TEMPO.CO, Jakarta - Ketua Mahkamah Konstitusi, Mahfud Md, mengusulkan kepada pemerintah untuk memberikan aturan khusus untuk seluruh pelaksanaan pemilu di Papua. Menurut Mahfud, pemilu di Papua, baik legislatif maupun kepala daerah, tidak bisa disamakan dengan daerah lainnya di Indonesia.
“Saya usulkan, mumpung pemerintah sedang membicarakan tentang Undang-Undang Pemerintahan Daerah,” kata Mahfud di ruang kerjanya, Kamis 22 Desember 2011.
Mahfud mengusulkan hal itu karena fenomena yang terjadi saat ini adalah setiap diadakannya pemilu kepala daerah di Papua pasti berperkara di MK. Setelah itu, pihak yang kalah akan membuat gerakan perlawanan.
Hampir setiap perkara yang diputuskan oleh MK, kata Mahfud, pasti menimbulkan reaksi anarkis di Papua. “Yang terakhir membakar rumah gubernur itu,” kata mantan Menteri Kehakiman era Gus Dur tersebut.
Reaksi yang mengkhawatirkan, menurut Mahfud, ketika pihak yang kalah selalu menyatakan akan keluar dari NKRI karena dinilai tidak adil “Kalau begitu, untuk apa berperkara,” ujar Mahfud.
Menurut Mahfud, hal itu terjadi karena masyarakat Papua tidak siap dengan sistem yang diterapkan secara nasional. Pemilu di Papua juga sebaiknya dilaksanakan sesuai dengan adat dan budaya mereka.
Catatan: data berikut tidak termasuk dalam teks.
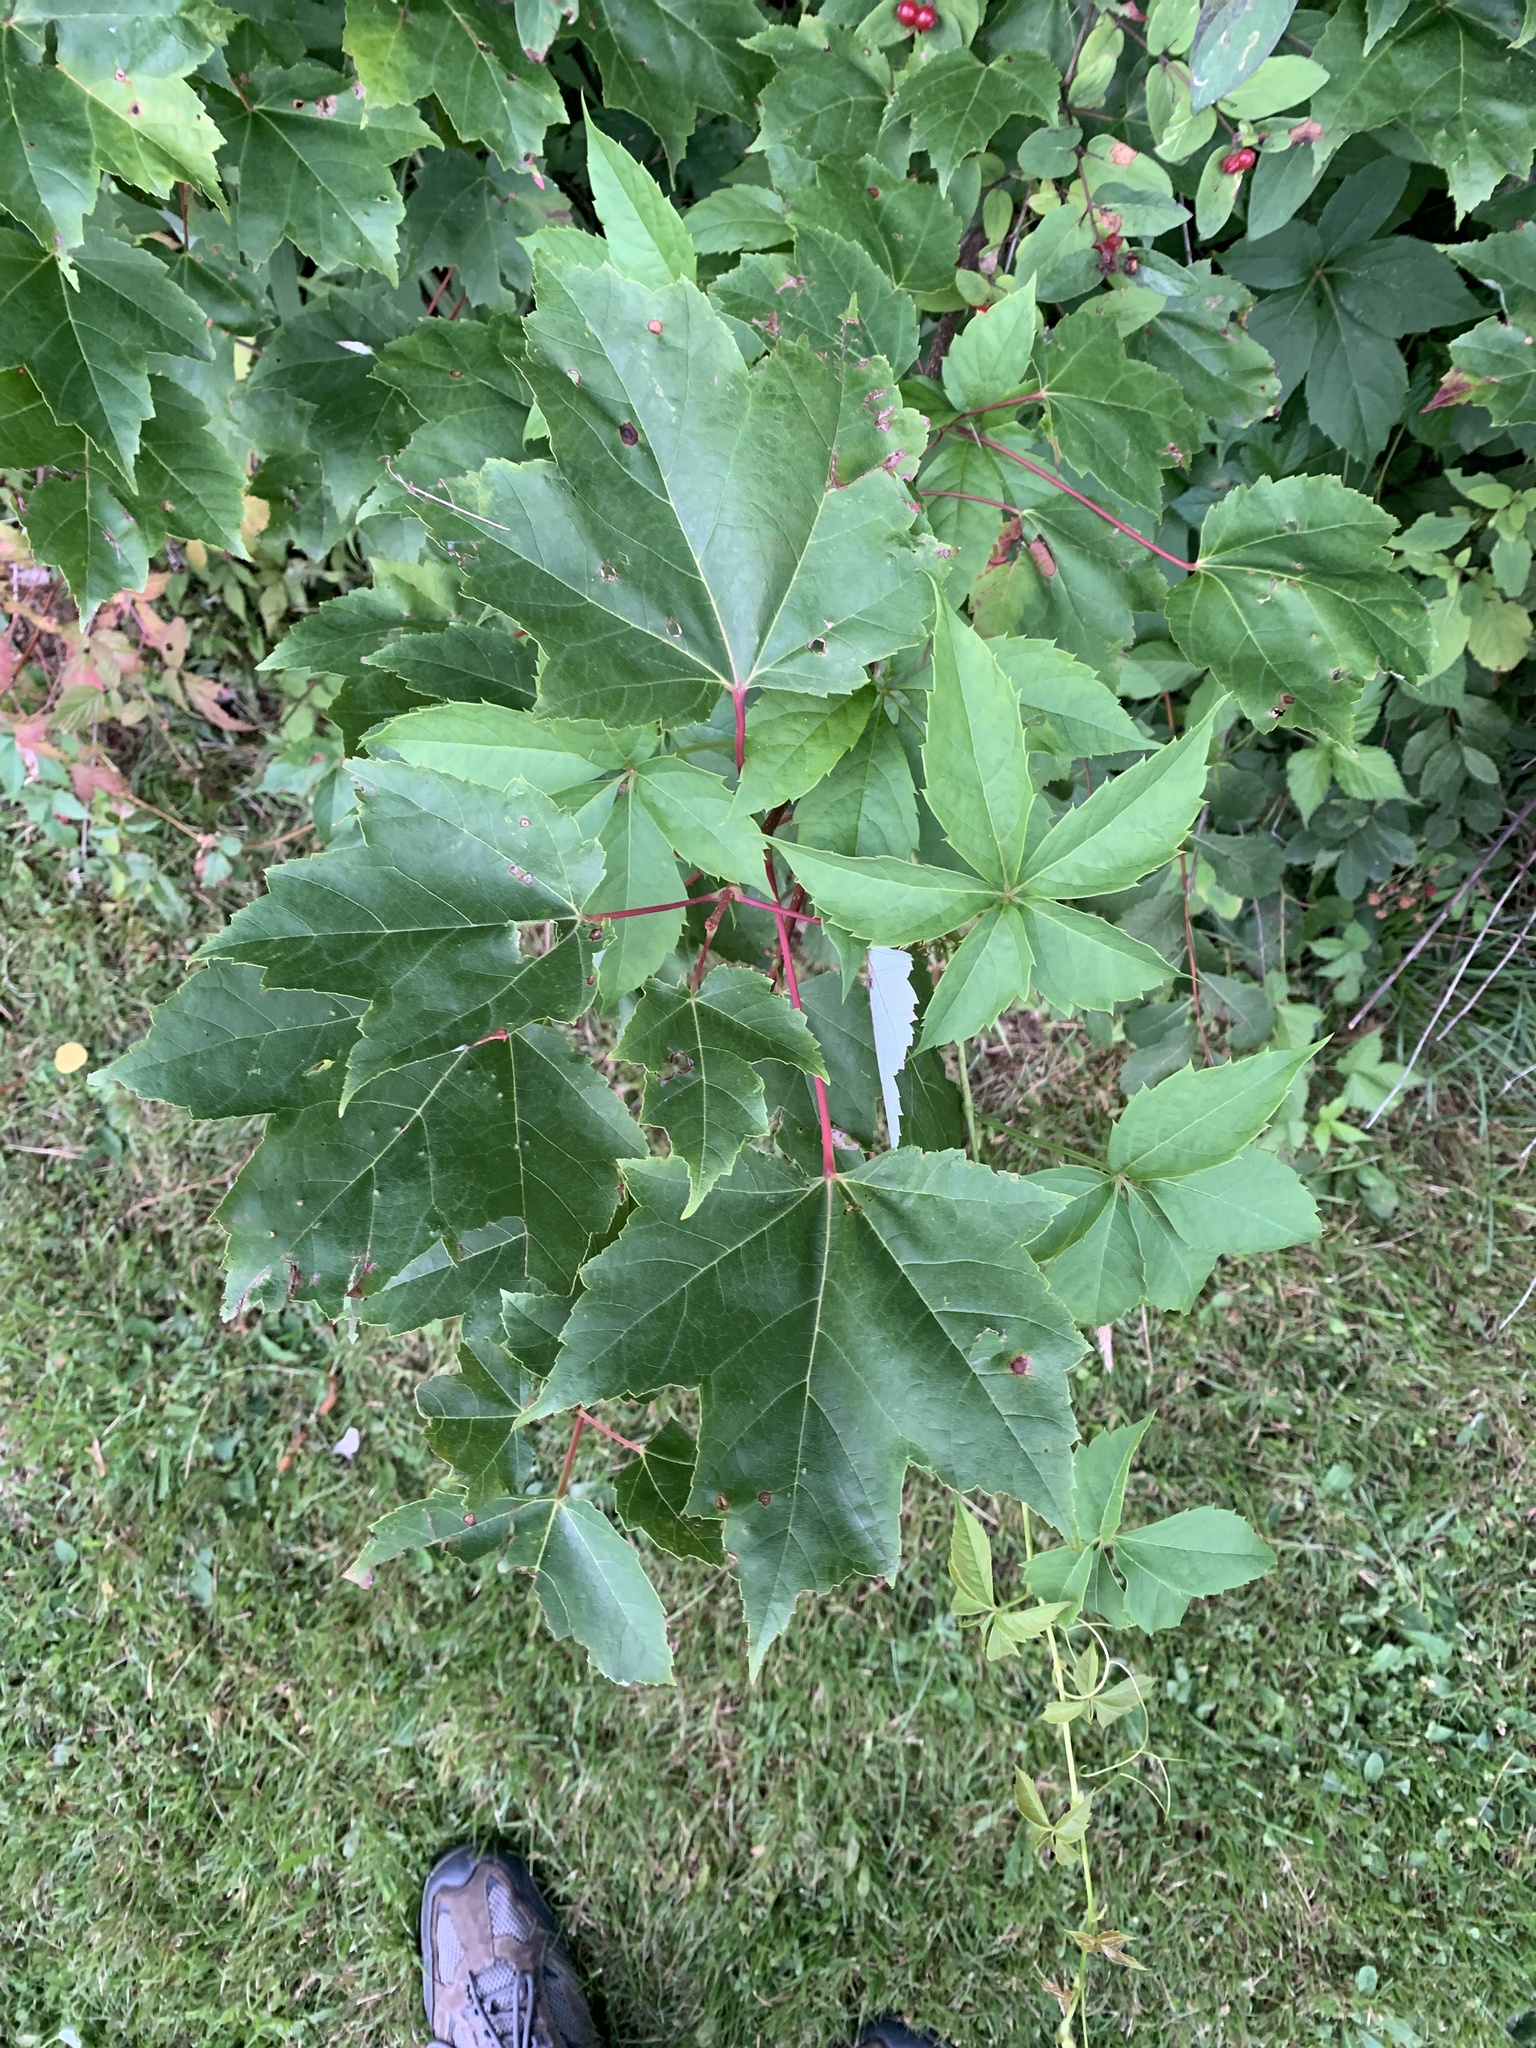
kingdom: Plantae
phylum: Tracheophyta
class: Magnoliopsida
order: Sapindales
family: Sapindaceae
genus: Acer
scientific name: Acer rubrum
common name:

Sistem pemilu yang dilakukan di Papua saat ini, Mahfud melanjutkan, sering kali dilanggar karena dinilai tidak cocok dengan budaya mereka.
Pemilu khusus itu perlu dilakukan untuk menyelamatkan Papua sebagai bagian dari NKRI. MK, kata Mahfud, pernah mengesahkan pelaksanaan pemilu khusus untuk pemilu legislatif, di mana pemilu itu dilakukan dengan tidak langsung, tidak umum, tidak bebas, dan tidak rahasia. “Jadi kepala suku yang mewakili sukunya membagi suara itu,” ujarnya.
Mahfud juga menegaskan bahwa pemilihan seperti itu tetap sah, karena sesuai dengan adat dan budaya setempat. Jika masyarakatnya diberikan hak untuk memilih sendiri, kata Mahfud, hanya akan menimbulkan konflik di antara mereka sendiri. “Karena kalau dipaksakan sistem formal yang dianut undang-undang, di sana malah kacau-balau,” ujarnya.
Pada Selasa, 20 Desember 2011 lalu, rumah Gubernur Papua Barat, Abraham Octavinus Atururi, dibakar oleh sejumlah orang. Pembakaran itu dilakukan setelah warga merasa tidak puas dengan kekalahan pasangan yang mereka dukung.